Just noticed GPT-4o hit 1,000 tokens per second in a demo I saw

I was watching some side by side comparisons last night and this model from OpenAI is doing 1,000 tokens per second on a single GPU. That's like reading a whole page in under a second. For context, most models still hover around 50 to 100 tokens per second for that size. It made me wonder if we're about to see real time voice conversations that actually keep up with us. Has anyone else noticed this speed bump in the latest demos?

2 comments

2 Comments

cameron_owens4914d ago

Is it actually doing 1000 tokens per second on a single GPU, or is that number from some kind of optimized pipeline they're running in the demo? Those staged demos usually have the model already warmed up and the hardware specifically tuned for that one task. Real world usage tends to be a lot slower once you add multiple users, context windows, and all the other overhead. Not saying it's fake, but I'd like to see what it does under normal load before getting too excited. How much of that speed is just smoke and mirrors for the cameras?

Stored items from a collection
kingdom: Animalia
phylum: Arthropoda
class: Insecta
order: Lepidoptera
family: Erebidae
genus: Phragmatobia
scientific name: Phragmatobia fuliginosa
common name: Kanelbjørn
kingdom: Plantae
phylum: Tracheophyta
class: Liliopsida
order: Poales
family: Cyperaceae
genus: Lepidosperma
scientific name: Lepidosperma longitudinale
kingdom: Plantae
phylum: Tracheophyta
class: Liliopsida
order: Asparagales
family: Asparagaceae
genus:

◆ Activity 1 ◆
List the things that the reply in the forum thread about GPT-4o's speed says make real-world usage slower.
◆ Activity 2 ◆
Summarize the forum thread about GPT-4o's speed in two sentences.
◆ Activity 3 ◆
Carry on the forum thread about GPT-4o's speed from where it stops.

◆ Result 1 ◆
- multiple users
- context windows
- all the other overhead

◆ Result 2 ◆
A poster reports seeing a demo in which GPT-4o from OpenAI produced 1,000 tokens per second on a single GPU, well above the 50 to 100 tokens per second typical for models that size, and wonders whether real-time voice conversations are close. A reply asks whether that figure comes from a warmed-up, specially tuned demo setup and wants to see how the model performs under normal load with multiple users and added overhead.

◆ Result 3 ◆
emerychen14d ago

Watched a similar demo last year where a company claimed their model ran at 500 tokens per second, but when I actually tried it with a full conversation history it choked down to maybe 80. That's the thing with these staged demos, @cameron_owens49, they always test in perfect conditions that nobody actually uses in real life. I'd wait for third party benchmarks before buying into any speed numbers from a fancy presentation.